§ Fragmento de origen:
= = = = = = =

Dicen que del caos surgió la vida y sin duda es el caos lo que mantiene en orden los zocos de Marrakech, una suerte de laberinto de callejuelas llenas de tenderetes donde los marroquíes hacen su agosto con los turistas y que, no me cabe ninguna duda, no se le hubiese ocurrido diseñar ni al mismísimo Dédalo, básicamente es imposible salir de estas laberínticas calles sin la ayuda de algún poblador local, que, por cierto, te venderá algo que no necesitas. Ese primer día nosotros, por arte y magia de tu buen rollo, terminamos en una encerrona en la tienda de un bereber que nos quería vender unas alfombras a la fuerza, mientras aguantábamos estoicamente la pestilencia de los pozos de curtido de cuero, todo por seguir a un tío al que le preguntamos dónde demonios estaba el zoco de las especias y que nos llevó hasta los pozos aquellos con engaños y previa propina.
La tercera llamada al rezo del día nos pilló en la Madraza de Ben Youssef, una bellísima escuela musulmana fundada por el sultán Abdallah al-Ghalib en el siglo XIV y donde más de 800 estudiantes estudiaban el Corán. Poco después de salir y después de que charlaras un rato con una mujer que esperaba a su marido en la puerta de una pequeña mezquita, nos sorprendimos fotografiando a una enorme cigüeña que había hecho un nido inmenso sobre una de las altas paredes del Palacio El Badi, que, después de ver cómo flirteaba con su compañero de nido, nos terminó de convencer de que los niños no vienen de París.

= = = = = = =

§ Datos proporcionados:
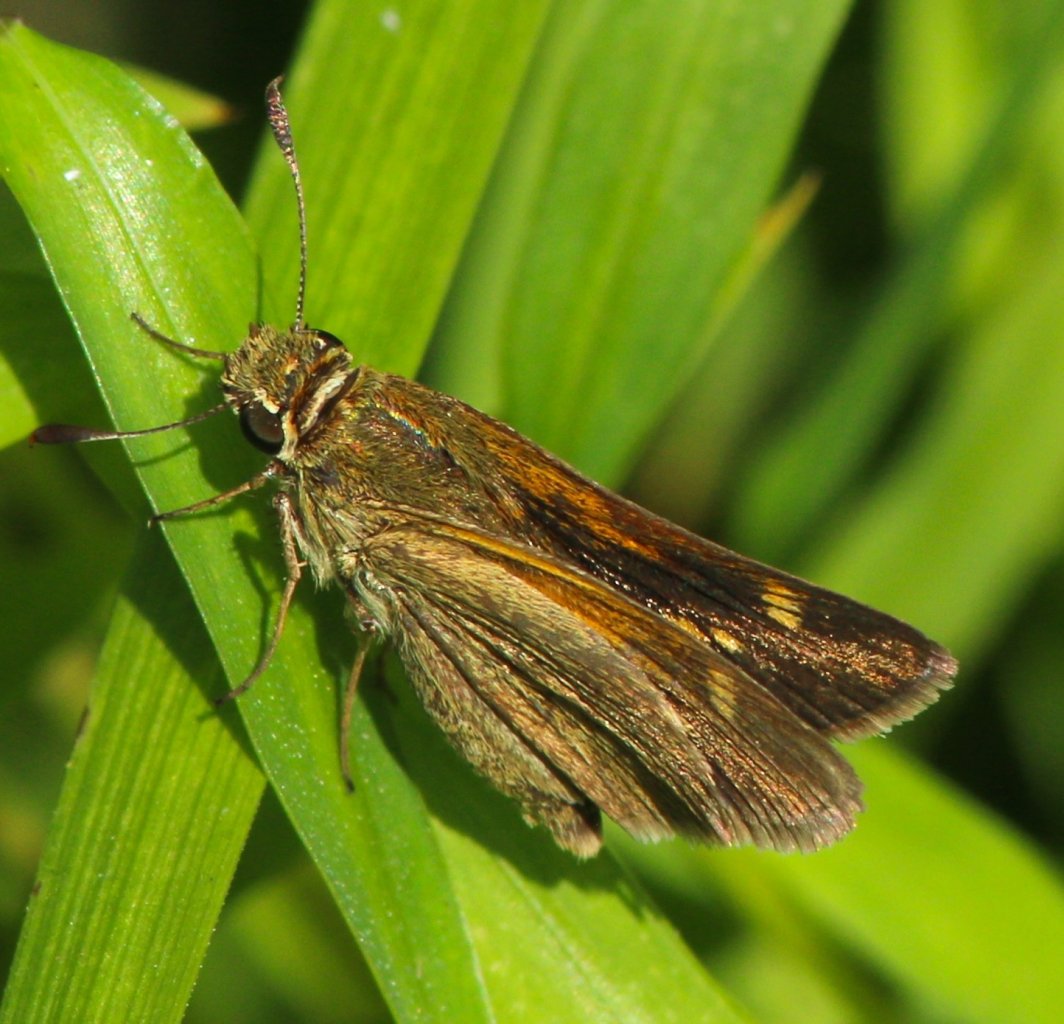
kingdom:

= = = = = = =

§ Tareas a realizar:
[A] Resume en dos oraciones el relato sobre Marrakech.
[B] Transcribe de forma literal el pasaje del relato sobre Marrakech que comienza con las palabras que contienen "La tercera llamada" y termina con "vienen de París.".

§ Soluciones propuestas:
[A] Los zocos de Marrakech se describen como un laberinto caótico de callejuelas con tenderetes del que es casi imposible salir sin ayuda de algún lugareño, y el primer día un hombre al que se preguntó por el zoco de las especias condujo al grupo con engaños, y previa propina, hasta los pozos de curtido de cuero, donde acabó encerrado en la tienda de un bereber que quería venderle alfombras a la fuerza. La tercera llamada al rezo llegó en la Madraza de Ben Youssef, escuela musulmana fundada en el siglo XIV donde más de 800 estudiantes estudiaban el Corán, y poco después se fotografió una enorme cigüeña que había anidado sobre una de las altas paredes del Palacio El Badi.

[B]
La tercera llamada al rezo del día nos pilló en la Madraza de Ben Youssef, una bellísima escuela musulmana fundada por el sultán Abdallah al-Ghalib en el siglo XIV y donde más de 800 estudiantes estudiaban el Corán. Poco después de salir y después de que charlaras un rato con una mujer que esperaba a su marido en la puerta de una pequeña mezquita, nos sorprendimos fotografiando a una enorme cigüeña que había hecho un nido inmenso sobre una de las altas paredes del Palacio El Badi, que, después de ver cómo flirteaba con su compañero de nido, nos terminó de convencer de que los niños no vienen de París.